Writer/director Carine Adler’s feature debut combines aching lyricism with emotional brutality to depict a woman’s rough rites of passage into independence. The otherwise naturalistic dialogue and bleak settings are invested with a touch of poetry through the integration of some simple but effective metaphors – Iris’ alienation is figured by a scene where she finds herself literally disconnected by the telephone services, while her disorientation is visualised by her wandering dreamily through the storage corridors of a Lost Property Office where she has begun working, just another neglected object waiting to be found and loved again.

Yet it is Morton’s mesmerising central performance that is the film’s strongest magnet.

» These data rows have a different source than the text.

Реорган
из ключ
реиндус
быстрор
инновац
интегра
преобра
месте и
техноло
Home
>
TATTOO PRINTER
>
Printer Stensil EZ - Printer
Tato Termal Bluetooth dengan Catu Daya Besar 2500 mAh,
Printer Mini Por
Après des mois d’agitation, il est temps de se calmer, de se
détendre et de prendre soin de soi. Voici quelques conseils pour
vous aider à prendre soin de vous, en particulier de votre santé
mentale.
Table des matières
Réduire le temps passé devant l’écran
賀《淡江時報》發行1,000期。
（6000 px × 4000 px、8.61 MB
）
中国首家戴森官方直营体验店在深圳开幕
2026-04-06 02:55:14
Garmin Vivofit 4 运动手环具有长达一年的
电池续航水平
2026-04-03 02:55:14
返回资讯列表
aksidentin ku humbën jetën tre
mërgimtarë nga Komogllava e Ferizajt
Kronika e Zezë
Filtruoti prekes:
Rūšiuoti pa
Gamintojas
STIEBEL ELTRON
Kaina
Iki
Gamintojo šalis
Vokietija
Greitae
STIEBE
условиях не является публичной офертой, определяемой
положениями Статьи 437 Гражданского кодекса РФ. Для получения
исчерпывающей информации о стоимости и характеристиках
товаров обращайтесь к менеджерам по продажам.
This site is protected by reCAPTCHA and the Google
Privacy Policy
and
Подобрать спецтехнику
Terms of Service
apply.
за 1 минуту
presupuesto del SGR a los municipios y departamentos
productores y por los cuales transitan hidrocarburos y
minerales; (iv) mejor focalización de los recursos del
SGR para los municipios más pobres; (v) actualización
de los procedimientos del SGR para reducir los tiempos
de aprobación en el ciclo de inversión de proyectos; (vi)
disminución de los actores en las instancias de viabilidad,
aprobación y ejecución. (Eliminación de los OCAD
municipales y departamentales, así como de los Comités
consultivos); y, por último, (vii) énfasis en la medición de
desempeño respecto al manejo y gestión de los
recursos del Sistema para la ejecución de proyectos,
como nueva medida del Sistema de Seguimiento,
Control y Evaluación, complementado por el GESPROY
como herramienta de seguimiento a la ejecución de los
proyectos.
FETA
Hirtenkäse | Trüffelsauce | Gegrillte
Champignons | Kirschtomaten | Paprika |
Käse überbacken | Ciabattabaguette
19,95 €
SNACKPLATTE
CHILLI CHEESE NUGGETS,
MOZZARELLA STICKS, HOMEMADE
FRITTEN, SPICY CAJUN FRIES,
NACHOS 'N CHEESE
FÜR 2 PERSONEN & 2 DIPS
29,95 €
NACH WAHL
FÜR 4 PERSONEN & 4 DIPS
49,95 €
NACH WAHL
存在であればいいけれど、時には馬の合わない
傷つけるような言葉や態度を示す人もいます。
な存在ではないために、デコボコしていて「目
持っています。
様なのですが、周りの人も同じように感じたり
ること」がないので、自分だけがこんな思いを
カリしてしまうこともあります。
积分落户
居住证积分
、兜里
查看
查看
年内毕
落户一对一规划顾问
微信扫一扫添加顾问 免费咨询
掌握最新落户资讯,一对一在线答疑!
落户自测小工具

Narrating the story in an immediate present tense, and dominating every scene, Morton plays Iris as a little girl summoned prematurely into adulthood, with only a child’s conception of how grown-ups dress, behave and interact – and with a sexuality that is far from fully formed. Morton shows Iris in all her infuriating contrariness, without ever letting the viewer forget how damaged and essentially innocent she is, in a raw, unflinching portrayal that announces the arrival of one of cinema’s most extraordinary talents. Long may she continue grieving on our screens!

It's Got: Samantha Morton at her very best (although of course she always is), in an intense and intimate performance.

It Needs: Grief counselling.

DVD Extras Scene selection; trailer; Fever (17min), a short film from 1994 written and directed by Carine Adler, and starring the late great Katrin Cartlidge as Claire, a confused, fickle and needy woman who cannot decide between men, and really just wants to give her mother (Linda Marlowe) a good slap - it is a much lighter affair than Under the Skin, but thematically similar enough to complement it well. DVD Extras Rating: 4/10

Summary

In this amazing feature debut, Samantha Morton has already perfected the extremes of loss, grief and despair.